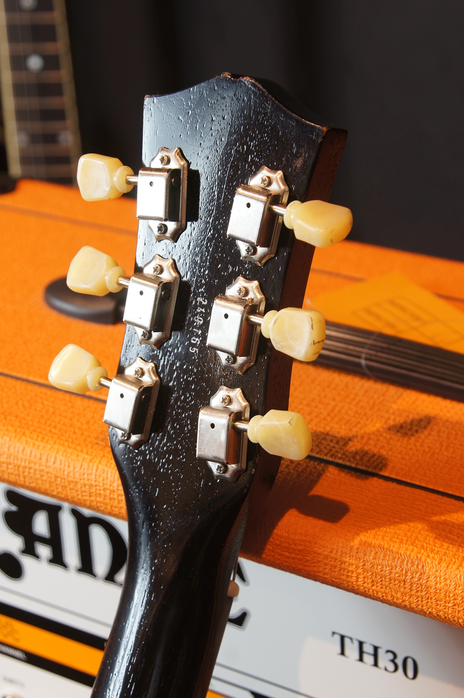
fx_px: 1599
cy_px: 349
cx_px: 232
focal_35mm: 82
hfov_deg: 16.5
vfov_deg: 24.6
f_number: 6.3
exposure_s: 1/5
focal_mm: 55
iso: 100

---

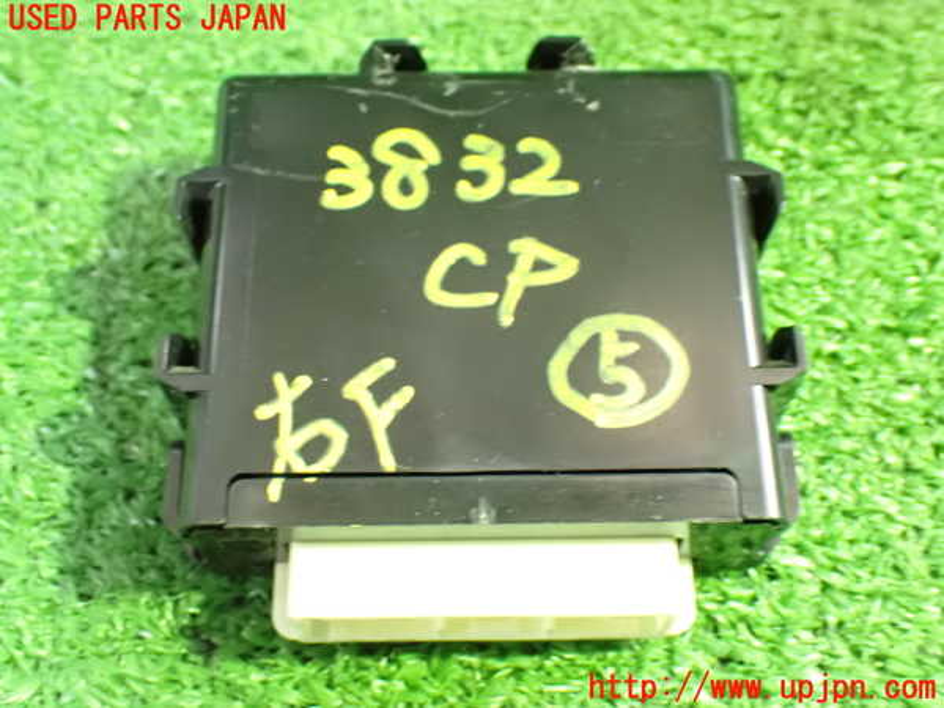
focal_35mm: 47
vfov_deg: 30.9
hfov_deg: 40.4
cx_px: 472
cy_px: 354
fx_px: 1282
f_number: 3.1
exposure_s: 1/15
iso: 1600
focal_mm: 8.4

WORK REQUEST:
As the answer, set down only the lines from the data above between the one holding "focal_35mm: 47" and the one holding "focal_mm: 8.4", inclusive, exactly as they read.

REPLY TO THE EXERCISE:
focal_35mm: 47
vfov_deg: 30.9
hfov_deg: 40.4
cx_px: 472
cy_px: 354
fx_px: 1282
f_number: 3.1
exposure_s: 1/15
iso: 1600
focal_mm: 8.4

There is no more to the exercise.